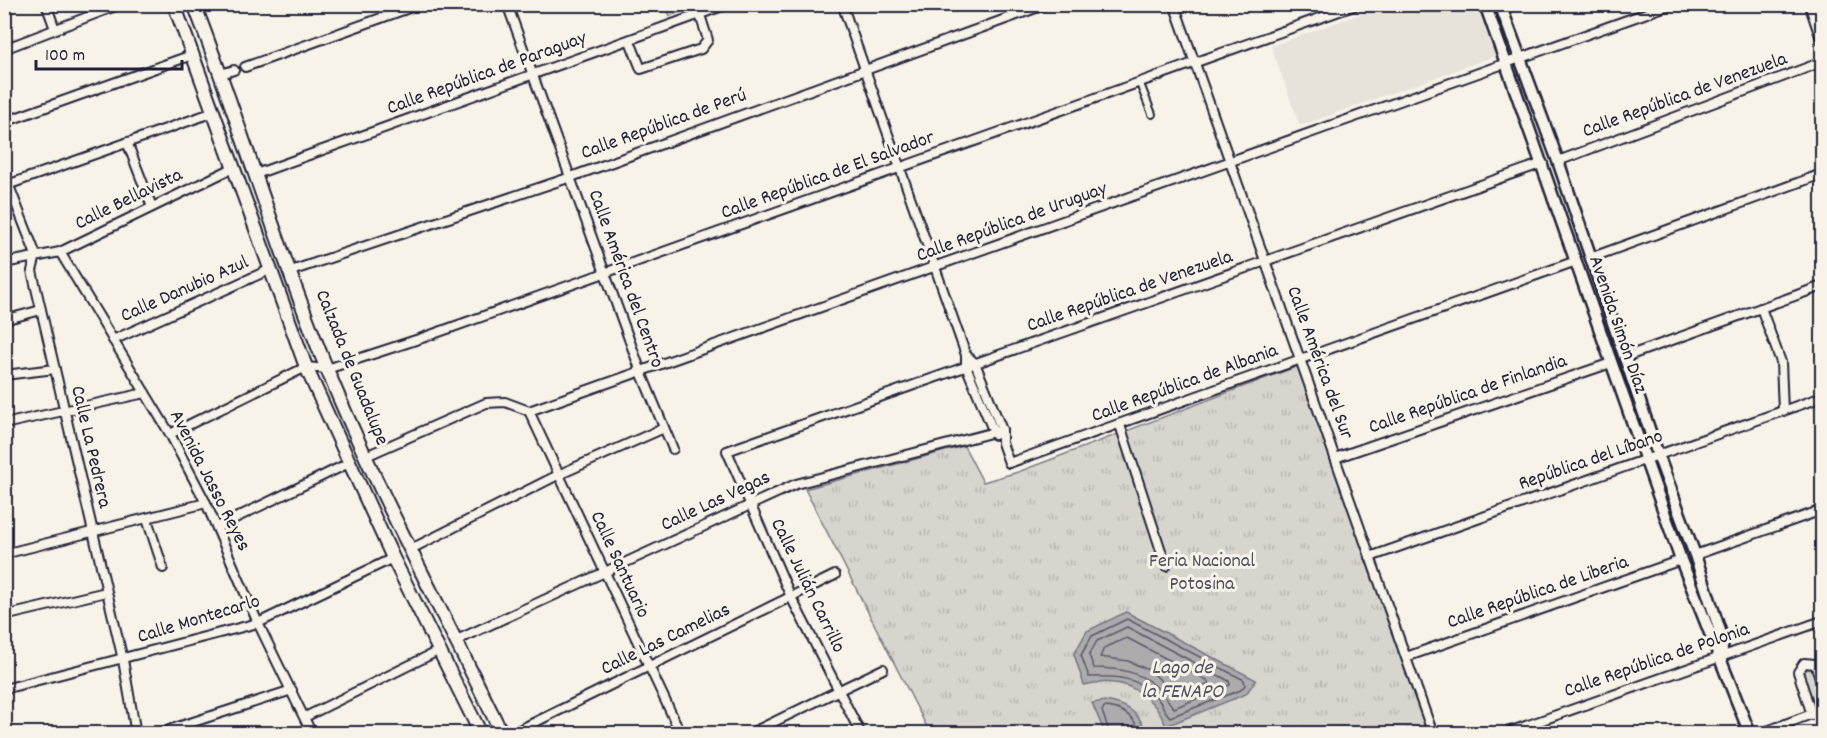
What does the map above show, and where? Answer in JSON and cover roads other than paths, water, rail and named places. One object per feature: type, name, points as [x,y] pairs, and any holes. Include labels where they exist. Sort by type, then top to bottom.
[{"type":"main road","name":"Calzada de Guadalupe","points":[[174,4],[306,367],[393,558],[481,734]]},
{"type":"main road","name":"Calzada de Guadalupe","points":[[194,4],[327,369],[366,456],[502,734]]},
{"type":"main road","name":"Avenida Simón Díaz","points":[[1485,4],[1681,560],[1750,734]]},
{"type":"main road","name":"Avenida Simón Díaz","points":[[1500,4],[1558,160],[1658,455],[1695,555],[1723,640],[1721,656]]},
{"type":"street","points":[[46,4],[55,29]]},
{"type":"street","points":[[4,49],[121,4]]},
{"type":"street","points":[[245,67],[420,4]]},
{"type":"street","name":"Calle América del Centro","points":[[507,4],[641,372],[674,448]]},
{"type":"street","name":"Calle República de Paraguay","points":[[256,174],[728,4]]},
{"type":"street","points":[[842,4],[966,355],[966,366],[993,433],[1002,442]]},
{"type":"street","name":"Calle República de Perú","points":[[291,271],[571,177],[1047,4]]},
{"type":"street","name":"Calle América del Sur","points":[[1174,4],[1433,734]]},
{"type":"street","name":"Calle República de El Salvador","points":[[306,367],[327,369],[605,274],[1195,65],[1359,4]]},
{"type":"street","name":"Calle República de Uruguay","points":[[529,411],[936,268],[1672,4]]},
{"type":"street","points":[[1809,4],[1822,42]]},
{"type":"street","points":[[630,41],[641,69],[701,49],[708,40],[700,15]]},
{"type":"street","points":[[4,122],[192,55]]},
{"type":"street","name":"Calle República de Venezuela","points":[[1558,160],[1822,62]]},
{"type":"street","points":[[221,74],[234,70]]},
{"type":"street","points":[[1140,84],[1152,114]]},
{"type":"street","points":[[10,184],[214,112]]},
{"type":"street","points":[[127,142],[152,207]]},
{"type":"street","name":"Calle República de Venezuela","points":[[727,451],[1543,164]]},
{"type":"street","name":"Calle Bellavista","points":[[4,263],[60,252],[235,167]]},
{"type":"street","name":"Calle La Pedrera","points":[[4,173],[36,255],[32,271],[123,660],[136,734]]},
{"type":"street","points":[[1590,258],[1822,174]]},
{"type":"street","name":"Avenida Jasso Reyes","points":[[60,252],[170,434],[218,527],[258,623],[312,734]]},
{"type":"street","name":"Calle República de Albania","points":[[1002,442],[1009,463],[1576,261]]},
{"type":"street","name":"Calle Danubio Azul","points":[[113,340],[272,269]]},
{"type":"street","points":[[1625,357],[1822,286]]},
{"type":"street","points":[[1761,308],[1781,362],[1783,411]]},
{"type":"street","points":[[4,320],[42,310]]},
{"type":"street","points":[[966,355],[975,363],[1002,430],[1002,442]]},
{"type":"street","name":"Calle República de Finlandia","points":[[1335,458],[1611,363]]},
{"type":"street","points":[[170,434],[306,367]]},
{"type":"street","points":[[4,375],[55,369]]},
{"type":"street","points":[[4,424],[145,393]]},
{"type":"street","name":"República del Líbano","points":[[1370,557],[1822,397]]},
{"type":"street","points":[[366,456],[486,403],[505,402],[529,411]]},
{"type":"street","name":"Calle Santuario","points":[[529,411],[681,734]]},
{"type":"street","points":[[1120,425],[1166,567]]},
{"type":"street","points":[[411,549],[558,475],[664,428]]},
{"type":"street","name":"Calle Las Vegas","points":[[457,640],[796,484],[1002,430]]},
{"type":"street","name":"Calle Julián Carrillo","points":[[727,451],[791,597],[861,734]]},
{"type":"street","points":[[218,527],[349,463]]},
{"type":"street","points":[[4,554],[92,534],[206,503]]},
{"type":"street","points":[[1695,555],[1822,510]]},
{"type":"street","points":[[147,519],[163,568]]},
{"type":"street","name":"Calle Montecarlo","points":[[4,689],[123,660],[258,623],[393,558]]},
{"type":"street","name":"Calle República de Liberia","points":[[1406,657],[1681,560]]},
{"type":"street","name":"Calle Las Camelias","points":[[511,734],[835,575]]},
{"type":"street","points":[[4,616],[106,592]]},
{"type":"street","name":"Calle República de Polonia","points":[[1503,734],[1822,621]]},
{"type":"street","points":[[304,717],[440,650]]},
{"type":"street","points":[[1812,714],[1797,672],[1799,667],[1804,663],[1815,664],[1822,683]]},
{"type":"street","points":[[749,734],[883,669]]},
{"type":"street","points":[[156,734],[292,690]]},
{"type":"street","points":[[1759,734],[1822,710]]},
{"type":"water","name":"Lago de la FENAPO","points":[[1126,612],[1256,680],[1246,694],[1166,726],[1152,703],[1133,689],[1110,683],[1084,685],[1074,654],[1087,631]]},
{"type":"water","points":[[1105,701],[1119,704],[1130,710],[1139,718],[1146,731],[1105,733],[1092,703]]},
{"type":"park label","name":"Feria Nacional Potosina","points":[[1202,574]]}]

------

> [What you are asked to do]: Copy the lines above that hold the word "Avenida".

> [Result of the task]:
{"type":"main road","name":"Avenida Simón Díaz","points":[[1485,4],[1681,560],[1750,734]]},
{"type":"main road","name":"Avenida Simón Díaz","points":[[1500,4],[1558,160],[1658,455],[1695,555],[1723,640],[1721,656]]},
{"type":"street","name":"Avenida Jasso Reyes","points":[[60,252],[170,434],[218,527],[258,623],[312,734]]},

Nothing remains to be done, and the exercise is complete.